Even without home runs, Kris Bryant has been just fine. (USATSI)
Even without home runs, Kris Bryant has been just fine. (USATSI)

Forgive the click-bait-y headline; that was coworker Heath Cummings' idea, much to Scott White's chagrin. Still, it's interesting that Kris Bryant, widely considered to be the best power hitting prospect since probably Giancarlo Stanton, has gone 15 games without hitting a homer since making his major-league debut.

That isn't necessarily indicative of anything, as even the best power hitters will be expected to go 15 games without a home run at some+ point; Stanton had a stretch like that last June, followed by a 10-game homerless stretch immediately after. Slumps happen, and they don't necessarily mean anything.

But maybe you invested a high pick in Bryant -- he went as high as 38th in CBSSports.com H2H leagues, and snuck into the third round in one Roto league -- and are starting to wonder where all this power you were promised is. Fantasy owners aren't exactly the most patient species of sports fan, but I promise you, the power is coming.

Coming up through the minors, Bryant deposited one over the wall once every 3.3 games, and it wasn't just because of his raw power. Though Bryant, standing 6'5" and weighing in at 215 pounds, does have considerable raw power -- an 80 on the scouting scale -- that wasn't what made him so dangerous. Lots of players have raw power to hit 30 homers, but not every player has Bryant's approach at the plate.

Minor-league play-by-play and batted-ball data isn't perfect, but some trends are too clear to ignore, with Bryant's flyball tendencies a perfect example. There might be some noise involved at this level, but Bryant consistently put the ball in the air a on in the minors, with MinorLeagueCentral.com showing 45.8 percent of his batted balls as outfield fly balls.

So, not only does Bryant hit the ball far, he hits it in the air a ton, at least in the minors. That is, it goes without saying, a recipe for success, assuming you define success as "A whole bunch of homers." And, through the first 15 games of his major-league career, the batted-ball data has held true as well. He has 19 fly balls on 35 balls in play, giving him a 54.3 fly ball percentage that would rank third in baseball if he qualified.

The average major-league hitter put 10.4 percent of his fly balls over the fend in the month of April; Bryant's mark was a decidedly less impressive zero percent. Even if we assume Bryant has just average raw power, we would still have expected him to hit two home runs on 19 fly balls.

So what? Maybe he just doesn't hit the ball very hard; a high fly ball rate is no guarantee of robust power numbers, as Stephen Drew's career can attest. After all, Drew ranks near the top of the leaderboard in fly ball percentage, and he hasn't reached 15 home runs in a season since 2010.  

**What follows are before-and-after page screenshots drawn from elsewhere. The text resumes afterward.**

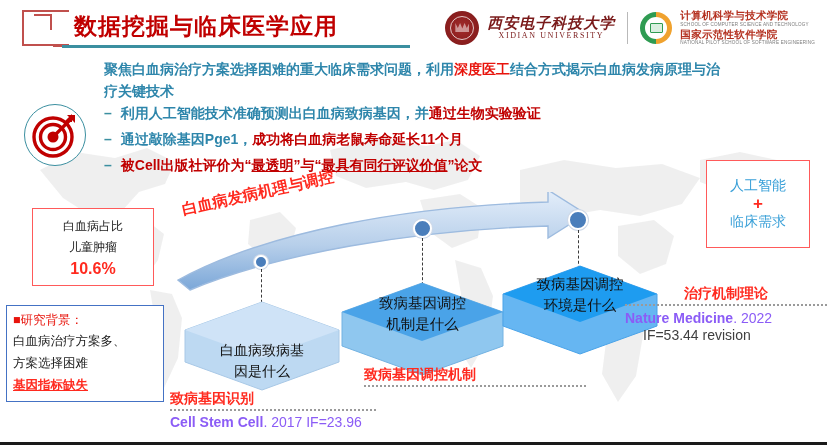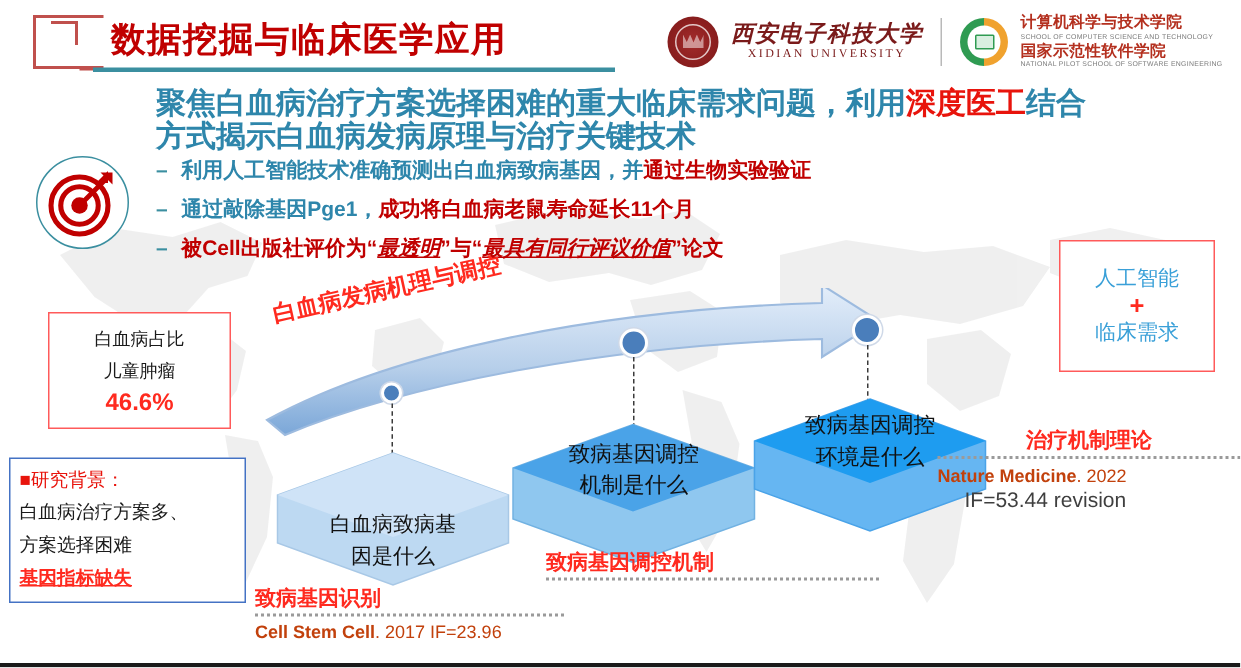"聚焦白血病治疗方案选择困难的重大临床需求问题，利用深度医工结合方式揭示白血病发病" .lead { font-size: 20px -> 14px }
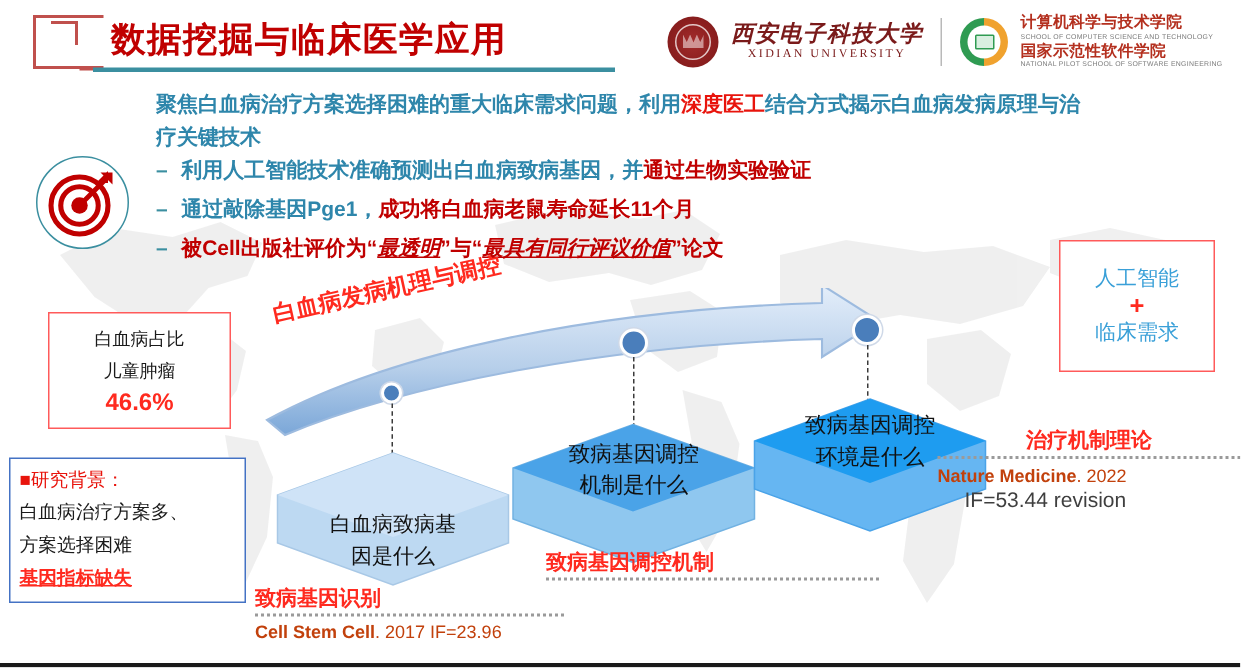"最透明" .btext .u { font-style: italic -> none }
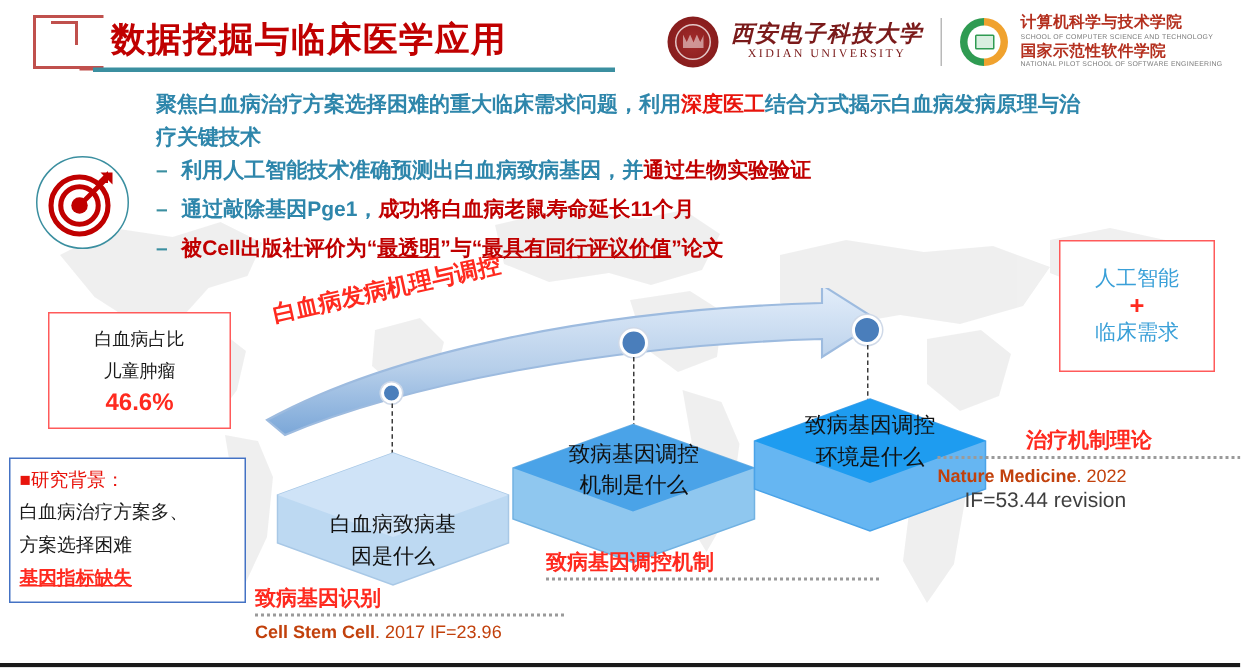"46.6%" div.l3 { text: 46.6% -> 10.6% }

This is where the new batted-ball data from Statcast can come in handy. Per BaseballSavant.com, which keeps track of such things through MLB Gameday feeds, Drew ranks just 237th out of 272 batters in average batted-ball velocity, at 85.4 MPH.

Bryant, on the other hand, has no such issues. He hasn't displayed elite batted-ball velocity so far, ranking 87th in the league, between Brad Miller and Salvador Perez. However, it isn't like he's among the dregs of the league here; he comes in at the 68th percentile, well above average.

More importantly, Bryant also ranks fifth in average batted ball distance, at 219.8 feet. The only players ahead of him are Joc Pederson, Scott Van Slyke, Freddie Freeman and Justin Turner, who collectively have an 18.4 HR/FB ratio on the season. So, clearly, Bryant has had some bad luck.

Like, when you crush a pair of balls 104 and 106 MPH and end up with a double and a triple off the wall, respectively.

While, the snarky among you might point out that those two balls are the definition of warning track power, I would point out that the second almost certainly goes out in Wrigley -- he hit the furthest part of the kink out in right field -- and the second was hit 390 feet to left-center, and could have been out in a handful of other parks.

Bryant's lack of over-the-fence power has been more about location than anything else. We're going to see some of these doubles soar over the fence before long, so don't worry. Bryant has all of the tools to be one of, if not the best, power hitters in the game, and not much has changed since we were all losing our collective minds in the spring. 

Just for fun, I decided to ask our our Fantasy baseball writers for their prediction on when Bryant finally clubs his first home run: 

  • Scott White - May 5, at Cardinals
  • Al Melchior - May 8, at Brewers
  • Heath Cummings - May 11 vs. Mets 

As for me, I say Bryant's due, and will take Cardinals starter Carlos Martinez deep in the first inning tonight.